Whether these incidents reflect a much-needed housecleaning or vindictive zeal, even critics in the serious press say they've detracted from the most important part of her job: representing Japan overseas. "Tanaka is a politician sometimes given to bursts of energy," said an editorial in the daily Asahi newspaper. "Why doesn't she channel that energy into diplomacy?"

When she has waded into policy issues, she's been excoriated for her missteps, including openly criticizing U.S. missile defense plans, disclosing the location of U.S. State Department officials hiding after the Sept. 11 attacks and using her conversations with the emperor for political advantage. "If it's true, she should commit hara-kiri," blared one tabloid about the imperial gaffe, referring to the ritual disembowelment once practiced by samurai.

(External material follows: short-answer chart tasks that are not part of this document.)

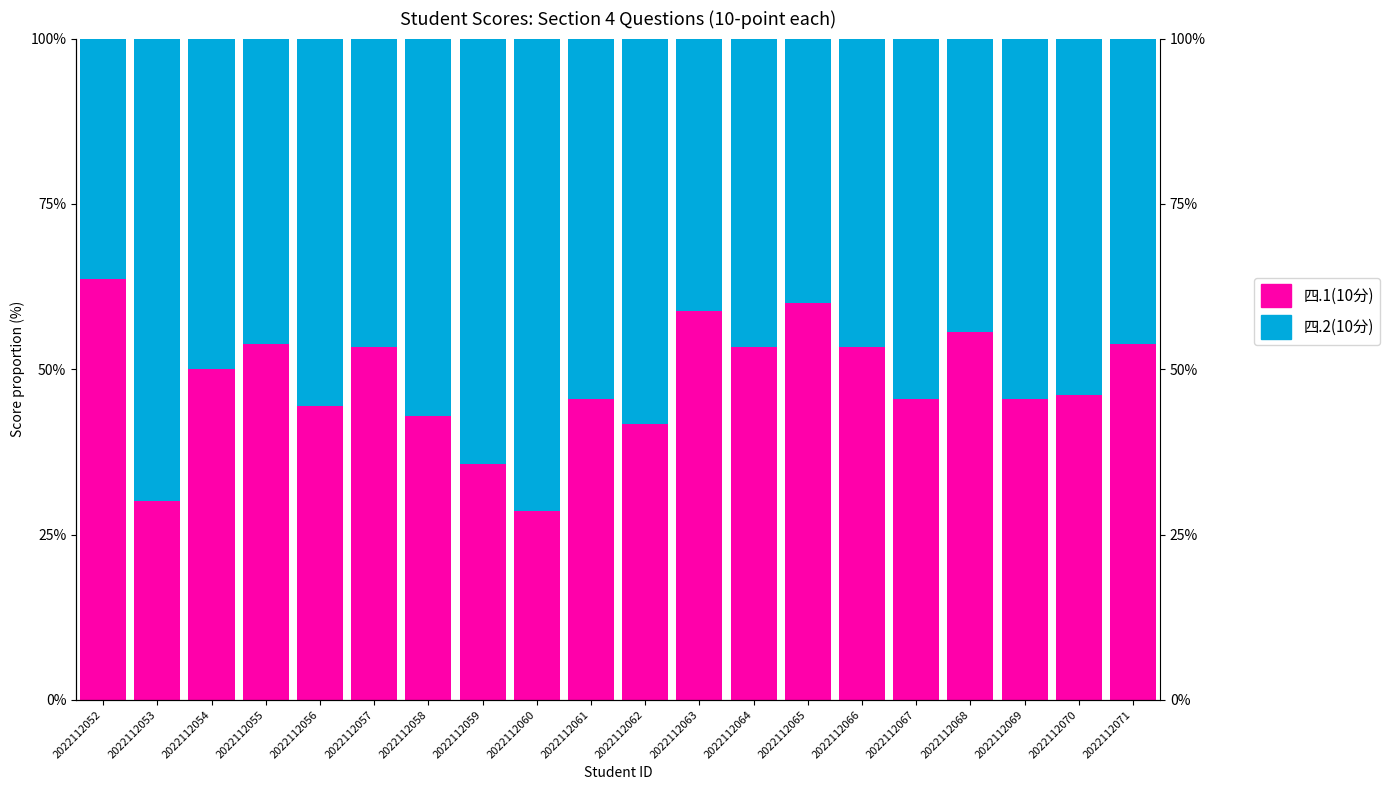

Is it true that 四.1(10分) equals 25.5 at 2022112071?

False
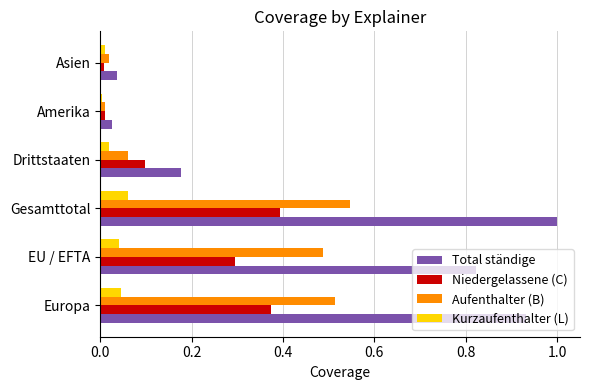

The Kurzaufenthalter (L) series shows 0.0 at Amerika. True or false?

True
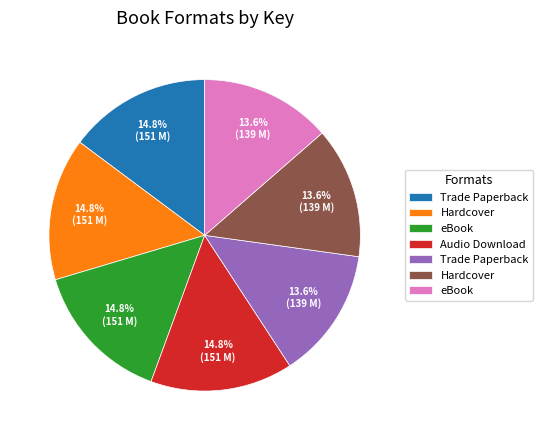

Is there any slice that represents more than half of the pie?

No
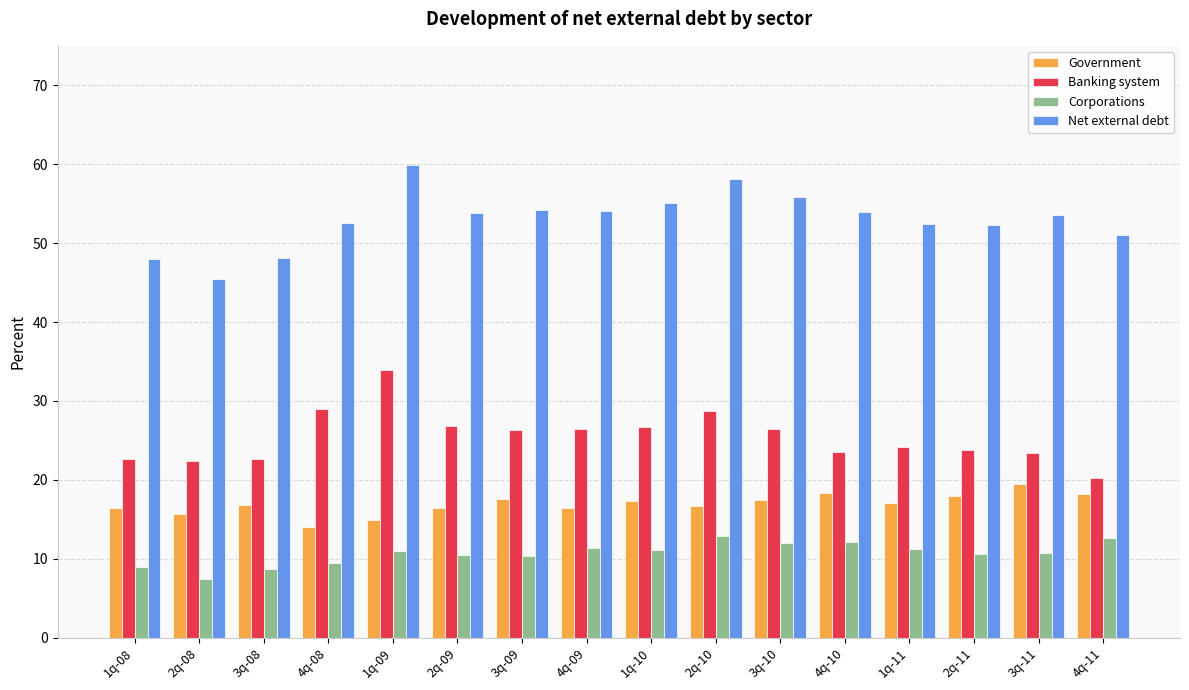

What is the approximate value of Government at 2q-09?

16.4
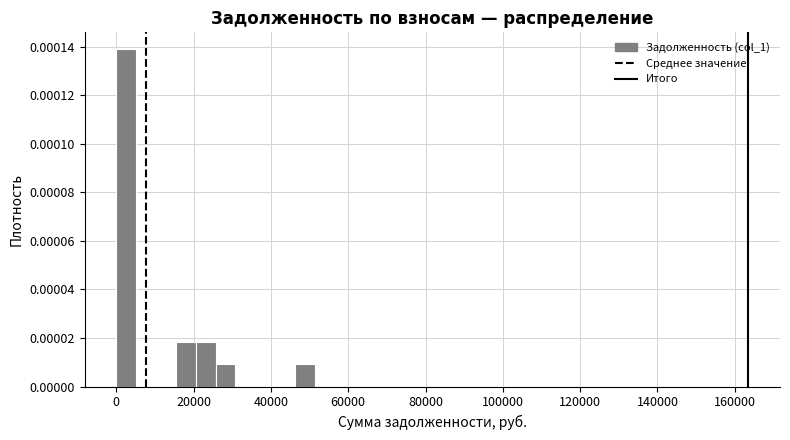

Around what value on the x-axis is the tallest bar? Give the approximate position of its centre, as read against the axis.

2000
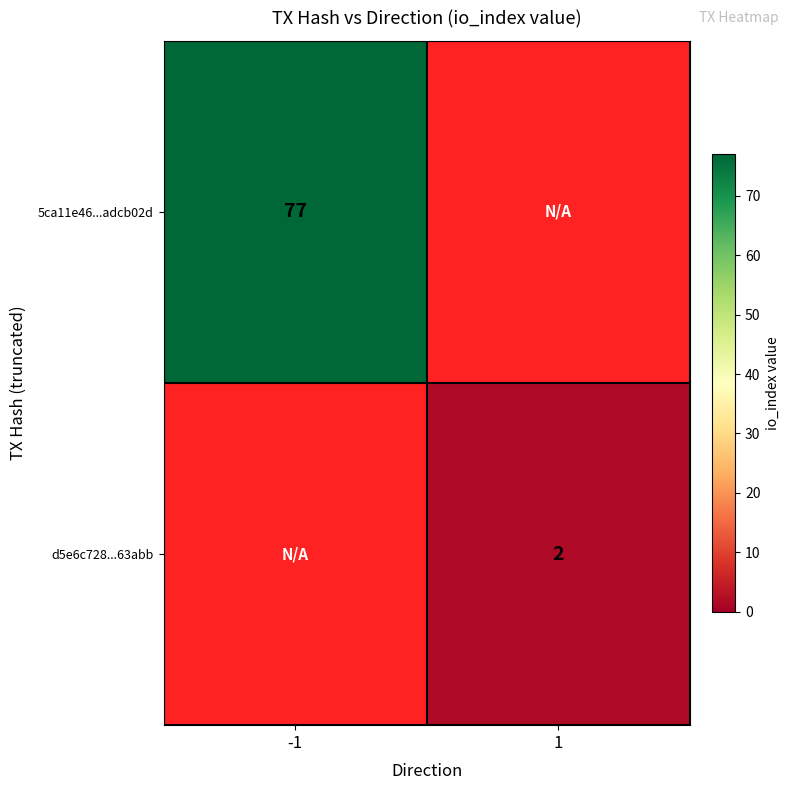

Which series has the largest range (max minus min)?

5ca11e46...adcb02d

The wide gap between Tanaka's professional reputation and her mass appeal reflects in part the enormous distrust ordinary Japanese have toward public officials after decades of arrogance, scandal and slush, analysts say.

"People are tired of having bureaucrats and politicians treat them like ignorant fools," said Kimiko Yagi, a gender studies professor at Josai International University in Tokyo. "In the end, they blame bureaucrats more."

In addition to the sheer entertainment value of it all, voters appreciate how Tanaka has aired the ministry's dirty laundry, including taxpayer-financed shopping sprees.